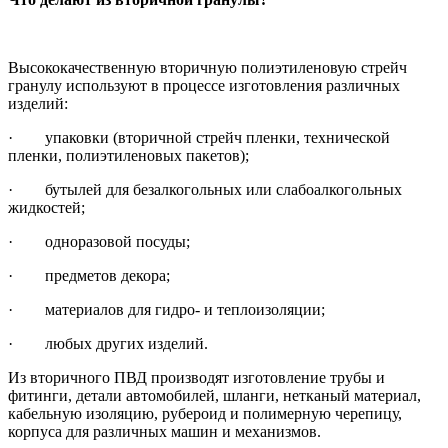
Высококачественную вторичную полиэтиленовую стрейч
гранулу используют в процессе изготовления различных
изделий:
· упаковки (вторичной стрейч пленки, технической
пленки, полиэтиленовых пакетов);
· бутылей для безалкогольных или слабоалкогольных
жидкостей;
· одноразовой посуды;
· предметов декора;
· материалов для гидро- и теплоизоляции;
· любых других изделий.
Из вторичного ПВД производят изготовление трубы и
фитинги, детали автомобилей, шланги, нетканый материал,
кабельную изоляцию, рубероид и полимерную черепицу,
корпуса для различных машин и механизмов.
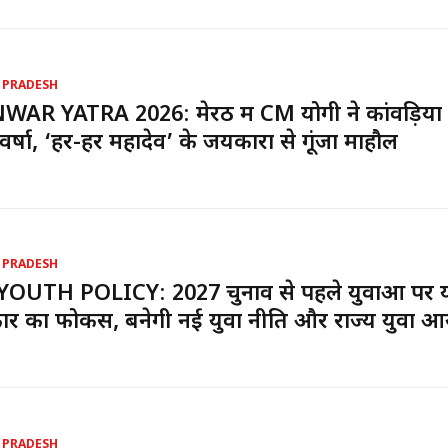
 PRADESH
AR YATRA 2026: मेरठ में CM योगी ने कांवड़ियों
प वर्षा, ‘हर-हर महादेव’ के जयकारों से गूंजा माहौल
 PRADESH
YOUTH POLICY: 2027 चुनाव से पहले युवाओं पर 
र का फोकस, बनेगी नई युवा नीति और राज्य युवा आ
 PRADESH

⁂

**Task description**
Format every line of text read from the data above as a numbered list, skipping blank lines. Leave the pictures out of your answer.

**Solved problem**
1. Высококачественную вторичную полиэтиленовую стрейч
2. гранулу используют в процессе изготовления различных
3. изделий:
4. · упаковки (вторичной стрейч пленки, технической
5. пленки, полиэтиленовых пакетов);
6. · бутылей для безалкогольных или слабоалкогольных
7. жидкостей;
8. · одноразовой посуды;
9. · предметов декора;
10. · материалов для гидро- и теплоизоляции;
11. · любых других изделий.
12. Из вторичного ПВД производят изготовление трубы и
13. фитинги, детали автомобилей, шланги, нетканый материал,
14. кабельную изоляцию, рубероид и полимерную черепицу,
15. корпуса для различных машин и механизмов.
16.  PRADESH
17. AR YATRA 2026: मेरठ में CM योगी ने कांवड़ियों
18. प वर्षा, ‘हर-हर महादेव’ के जयकारों से गूंजा माहौल
19.  PRADESH
20. YOUTH POLICY: 2027 चुनाव से पहले युवाओं पर 
21. र का फोकस, बनेगी नई युवा नीति और राज्य युवा आ
22.  PRADESH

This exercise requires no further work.